A wife comes home early from work only to catch her husband in bed making love to a very attractive young woman.
She cries, “You disrespectful pig! How dare you do this to me! Me, your faithful wife and mother of your children! I want a divorce right away!” The husband hurries to reply, “Hang on just a minute, love! At least let me tell you what happened.” She sobbed, “Go ahead. But those will be the last words you’ll say to me!”

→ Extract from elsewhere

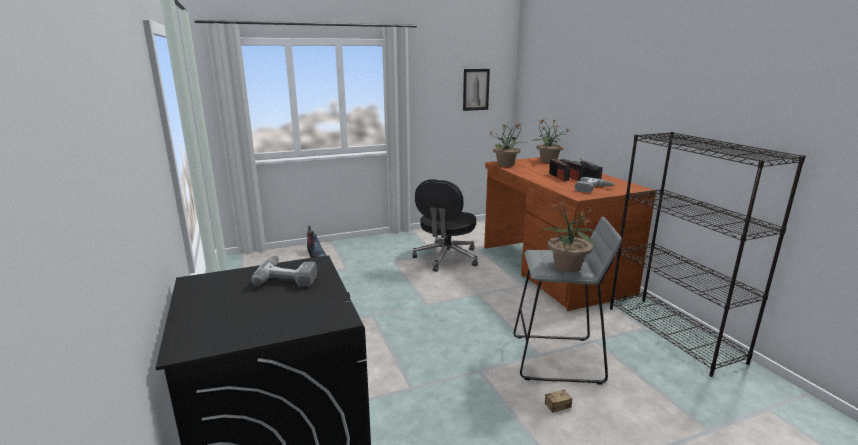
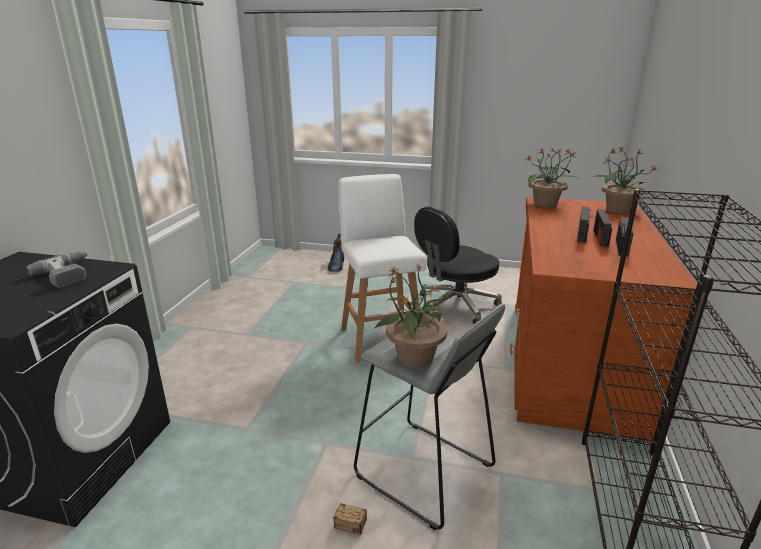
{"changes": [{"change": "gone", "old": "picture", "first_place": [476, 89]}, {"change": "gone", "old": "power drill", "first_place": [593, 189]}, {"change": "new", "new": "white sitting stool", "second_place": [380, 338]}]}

So the husband goes on, “Well, I was about to drive home when this young lady here asked me for a lift. She looked so down and defenseless that I took pity on her and let her in. I noticed that she was very thin, not well-dressed, and quite dirty. She told me she hadn’t eaten for three days. In my compassion, I brought her home and warmed up the enchiladas I made you last night, which you didn’t eat because you were afraid you’d put on weight. I suggested a shower, threw away her old, dirty clothes, and gave her the designer jeans you’ve had for a few years, which you never wore because you say they were too tight. I also gave her the underwear that was your anniversary present, which you don’t wear because I don’t have good taste. Then I gave her the sexy blouse my sister gave you, which you don’t wear to annoy her, and the expensive boots I bought, which you don’t wear because someone has the same pair at work.”
The husband took a deep breath and continued, “She was so grateful for my help and understanding, that as I walked her to the door, tears welled in her eyes as she asked me, “Please, do you have anything else your wife doesn’t use?”